A Huawei DWDM Switch
The bandwidth hungry applications cosume only one fifth of India's bandwidth. Of a total of 34Tbps (based on unofficial calculations) only 1.5Tbps is lit. A large chunk of local bandwidth connecting towns and cities are not utilised to its desired capacity. Other than telecom operators, govt PSU's like Railtel, Gailtel, Power Grid, NTPC, REC were given Class-A ISP licence. The PSU's laid fibre along oil and gas pipelines, railway lines and power lines. They enter into agreement with ISPs and corporates to offer Leased Line, National Long Distance Line and VPN over MPLS. For example, RailTel an Indian Railway undertaking has 36,000 KM of OFC under its kitty and planning to lay 50,000 KM. It also has STM-1 (155Mbps) and STM-16 (2.5Gbps) connectivity across all major towns and cities. It also manages DWDM network of over 10,000 KM to provide speeds from 100Mbps to a staggering 400Gbps (bandwidth capacity).

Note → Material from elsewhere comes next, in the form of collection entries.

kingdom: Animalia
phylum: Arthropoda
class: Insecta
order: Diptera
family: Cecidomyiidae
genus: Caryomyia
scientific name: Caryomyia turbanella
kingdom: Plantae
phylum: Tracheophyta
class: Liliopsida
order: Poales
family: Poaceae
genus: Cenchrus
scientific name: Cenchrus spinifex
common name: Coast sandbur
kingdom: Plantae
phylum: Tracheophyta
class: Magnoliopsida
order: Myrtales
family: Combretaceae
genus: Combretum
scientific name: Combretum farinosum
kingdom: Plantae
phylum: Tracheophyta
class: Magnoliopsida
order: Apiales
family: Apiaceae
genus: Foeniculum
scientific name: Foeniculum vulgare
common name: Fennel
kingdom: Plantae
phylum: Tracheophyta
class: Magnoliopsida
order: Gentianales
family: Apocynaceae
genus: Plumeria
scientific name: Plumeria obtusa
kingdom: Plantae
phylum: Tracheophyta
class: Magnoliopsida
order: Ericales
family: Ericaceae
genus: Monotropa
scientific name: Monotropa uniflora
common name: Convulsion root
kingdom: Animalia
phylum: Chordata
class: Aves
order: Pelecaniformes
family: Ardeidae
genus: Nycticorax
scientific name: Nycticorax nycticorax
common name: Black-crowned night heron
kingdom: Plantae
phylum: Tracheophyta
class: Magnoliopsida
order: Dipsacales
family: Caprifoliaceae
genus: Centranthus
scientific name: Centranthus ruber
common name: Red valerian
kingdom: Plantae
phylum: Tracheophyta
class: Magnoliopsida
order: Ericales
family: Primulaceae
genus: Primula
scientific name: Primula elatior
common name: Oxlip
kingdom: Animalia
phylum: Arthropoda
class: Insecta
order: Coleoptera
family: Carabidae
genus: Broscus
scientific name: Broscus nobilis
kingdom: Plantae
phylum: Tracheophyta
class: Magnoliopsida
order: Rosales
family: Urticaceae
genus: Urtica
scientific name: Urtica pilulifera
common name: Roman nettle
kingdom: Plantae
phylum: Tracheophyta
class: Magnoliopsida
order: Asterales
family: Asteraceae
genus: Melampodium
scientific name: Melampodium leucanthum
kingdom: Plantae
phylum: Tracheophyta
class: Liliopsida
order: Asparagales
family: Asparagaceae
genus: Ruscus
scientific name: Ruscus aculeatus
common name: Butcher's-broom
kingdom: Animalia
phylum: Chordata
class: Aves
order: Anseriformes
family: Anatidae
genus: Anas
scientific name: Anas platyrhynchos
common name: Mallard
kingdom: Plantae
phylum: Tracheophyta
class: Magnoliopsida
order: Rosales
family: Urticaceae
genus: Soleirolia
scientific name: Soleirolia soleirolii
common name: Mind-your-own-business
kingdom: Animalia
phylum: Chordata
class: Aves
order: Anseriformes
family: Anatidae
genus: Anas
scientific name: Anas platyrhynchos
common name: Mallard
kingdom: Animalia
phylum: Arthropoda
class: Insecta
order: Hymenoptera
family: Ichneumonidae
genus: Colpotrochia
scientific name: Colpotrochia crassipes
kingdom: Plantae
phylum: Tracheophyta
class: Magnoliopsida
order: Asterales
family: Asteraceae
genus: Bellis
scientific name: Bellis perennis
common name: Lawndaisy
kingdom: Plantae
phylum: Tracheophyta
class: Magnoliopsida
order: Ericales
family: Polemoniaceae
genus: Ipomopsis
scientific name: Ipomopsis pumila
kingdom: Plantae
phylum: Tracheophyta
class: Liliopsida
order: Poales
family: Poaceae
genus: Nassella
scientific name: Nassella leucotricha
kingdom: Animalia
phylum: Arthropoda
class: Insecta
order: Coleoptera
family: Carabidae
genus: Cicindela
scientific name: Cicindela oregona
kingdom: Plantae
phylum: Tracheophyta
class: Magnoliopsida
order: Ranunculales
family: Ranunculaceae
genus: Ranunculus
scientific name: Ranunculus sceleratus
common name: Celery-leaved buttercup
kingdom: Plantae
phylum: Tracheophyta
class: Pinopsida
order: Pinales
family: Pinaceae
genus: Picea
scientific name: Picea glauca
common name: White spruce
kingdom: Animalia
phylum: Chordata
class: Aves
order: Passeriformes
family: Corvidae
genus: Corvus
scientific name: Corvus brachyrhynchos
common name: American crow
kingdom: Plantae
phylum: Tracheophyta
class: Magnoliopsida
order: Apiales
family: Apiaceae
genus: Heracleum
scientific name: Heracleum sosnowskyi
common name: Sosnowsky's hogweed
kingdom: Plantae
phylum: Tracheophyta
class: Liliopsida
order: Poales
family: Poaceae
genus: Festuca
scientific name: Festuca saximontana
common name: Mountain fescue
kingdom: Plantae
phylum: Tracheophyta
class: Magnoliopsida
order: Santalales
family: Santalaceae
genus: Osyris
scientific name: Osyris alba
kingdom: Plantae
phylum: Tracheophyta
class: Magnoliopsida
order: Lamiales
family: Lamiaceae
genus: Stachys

Analysing the timeline internet traffic passing through India, network equipment maker CISCO has estimated that the average traffic to reach 3Tbps. Eventually, the ISP’s and government are least ready to give a thought on the rising demand for bandwidth both internal and external demands to cover the digital divide.

So one must think about future of the internet in India...


  1. Mr. Illusionist, Good post. According to the survey of different media in India for 12+ aged ones, there are 1.05Cr people who use internet as recent as yesterday. Of this, 80.29Lac are male and 21.18L are females. Of this 6L are aged between 12-15,15L in 16-19 yrs bracket, 41.38L in 20-29 age group and 19.70L in 30-39; 11L in 40-49; and 7.65L in the age group of 50+

    There are many others whose frequency of access is once a week or once a fortnight. Out of a population base of 88 cr people of 12+ aged ones in India 85.59cr have never accessed internet. So I guess, in another four five years time, this number will surely improve.

    Good one. Keep writing.

  2. superb... u have done a good research... keep it up..

  3. Thanks for good post.Well research and this inter informative.